Katharina Dröge, Fraktionsvorsitzende der Grünen im Bundestag, hat die Bundesregierung um Kanzler Friedrich Merz (CDU) für die koalitionsinterne Uneinigkeit beim geplanten neuen Wehrdienst kritisiert. „Keiner weiß, wie es jetzt weitergeht“, sagte Dröge nach Merz‘ Regierungserklärung im Bundestag.
Mit Blick auf den kommenden EU-Gipfel sagte Dröge, Merz reise als ein Kanzler nach Brüssel, „der die Lage nicht im Griff hat“. Wiederholt hätten die Koalitionsfraktionen dem Regierungschef die Mehrheit verweigert; das treffe auch auf CDU und CSU zu. „Wenn die Unionsfraktion Ihnen in Serie die Unterstützung verweigert, dann stellt sie Ihre Kanzlerschaft infrage“, sagte die Grünenpolitikerin. „Ein Kanzler ohne Mehrheit, der kann keine Regierung führen – aber eine Regierung ohne Führung, die kann nicht funktionieren.“ Die Frage, wie Merz zeigen wolle, dass er für das Amt des Bundeskanzlers geeignet sei, bleibe offen.
„Das ist eine schlechte Nachricht für Europa“
Weiter kritisierte Dröge, mit dem offen ausgetragenen Streit um die Ausgestaltung des neuen Wehrdiensts schade die Regierung der Sicherheit des Landes. Merz sei Chef einer Koalition, „die sich in einer Frage der zentralen deutschen Sicherheitspolitik vollständig auf offener Bühne zerlegt“. Das von Schwarz-Rot geschaffene „absolute Chaos“ sei auch für Europa „eine schlechte Nachricht“, sagte die Grünen-Fraktionschefin.

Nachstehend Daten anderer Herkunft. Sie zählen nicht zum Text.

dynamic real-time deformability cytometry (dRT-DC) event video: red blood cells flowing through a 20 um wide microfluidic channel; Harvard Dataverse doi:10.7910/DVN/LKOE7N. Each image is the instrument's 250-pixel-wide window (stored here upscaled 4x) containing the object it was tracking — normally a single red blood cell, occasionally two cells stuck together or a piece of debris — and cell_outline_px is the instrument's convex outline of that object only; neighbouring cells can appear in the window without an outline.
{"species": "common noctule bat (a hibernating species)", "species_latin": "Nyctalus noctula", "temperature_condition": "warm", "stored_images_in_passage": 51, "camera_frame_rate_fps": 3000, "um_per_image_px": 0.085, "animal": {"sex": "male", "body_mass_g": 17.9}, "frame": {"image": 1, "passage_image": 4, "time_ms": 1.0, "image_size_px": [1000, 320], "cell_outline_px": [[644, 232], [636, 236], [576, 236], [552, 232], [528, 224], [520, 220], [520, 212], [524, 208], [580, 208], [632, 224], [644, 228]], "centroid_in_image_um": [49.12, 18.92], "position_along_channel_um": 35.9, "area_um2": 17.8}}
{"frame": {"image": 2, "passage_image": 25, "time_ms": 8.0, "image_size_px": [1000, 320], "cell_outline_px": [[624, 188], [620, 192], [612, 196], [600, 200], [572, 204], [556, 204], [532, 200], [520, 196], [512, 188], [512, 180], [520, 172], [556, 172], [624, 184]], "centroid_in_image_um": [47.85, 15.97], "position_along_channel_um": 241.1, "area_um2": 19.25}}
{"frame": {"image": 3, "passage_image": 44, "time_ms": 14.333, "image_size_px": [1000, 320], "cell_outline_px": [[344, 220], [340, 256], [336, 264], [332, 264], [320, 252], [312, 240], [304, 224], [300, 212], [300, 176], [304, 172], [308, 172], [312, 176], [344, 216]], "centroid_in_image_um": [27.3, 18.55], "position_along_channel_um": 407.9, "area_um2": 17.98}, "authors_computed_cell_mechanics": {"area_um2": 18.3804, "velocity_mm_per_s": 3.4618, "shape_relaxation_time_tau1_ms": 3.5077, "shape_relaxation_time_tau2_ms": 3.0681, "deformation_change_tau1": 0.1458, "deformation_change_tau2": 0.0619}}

Die Linken warfen der Bundesregierung vor, zu stark auf Aufrüstung zu setzen. „Rüstung dieses Ausmaßes liegt nicht im Interesse der Einwohnerinnen und Einwohner der Europäischen Union“, sagte der Fraktionsvorsitzende Sören Pellmann bei der Debatte im Bundestag. Auch auf EU-Ebene gehe es „um Rüstung, Rüstung und Rüstung“. Das lehne die Linke ab. Stattdessen müsse sich auf soziale Not konzentriert werden.
Spahn weist „Märchen“ zurück und verspricht Einigung
Unionsfraktionschef Jens Spahn (CDU) wies die Kritik aus der Opposition zurück. Bezüglich der Äußerung vonseiten der Grünen, Merz fehle die nötige Mehrheit, sagte Spahn: „Dass wir gelegentlich diskutieren, dass wir debattieren, dass wir – ja, auch hart – verhandeln: Das gehört dazu.“ Entscheidend sei, dass die Koalition am Ende zu Entscheidungen komme. Das werde sie, wie in den vergangenen Monaten, auch beim Thema Wehrdienst – „ohne Zweifel“. Dröges Aussagen bezeichnete Spahn als „Märchen“. Bei jeder Entscheidung und Abstimmung im Bundestag hätten Regierung und Koalition Mehrheiten gehabt.
Bezüglich der Wehrdienstdebatte räumte Spahn ein, man wäre in dieser Woche „gerne weiter gewesen“. Doch auch die Frage des Wehrdienstgesetzes würden Union und SPD „absehbar zu einer Entscheidung führen“. Die Koalition werde Deutschland verteidigungsfähig machen, sagte der CDU-Politiker.
In seiner Rede zeigte sich Spahn offen für Alternativen zum von der Union vorgeschlagenen Losverfahren. Die Bundeswehr brauche zusätzliche Soldaten und Reservisten. Dafür brauche es „verbindliche, messbare und nachvollziehbare Zwischenziele“, sagte Spahn. Sollte die von der Koalition vorgesehene Freiwilligkeit für die angestrebten Zahlen nicht ausreichen, müssten andere Wege gefunden werden – wie das Losverfahren. „Wenn die Antwort darauf Nein ist, dann braucht es für die Auswahl der Verpflichteten andere Kriterien oder Wege“, sagte Spahn.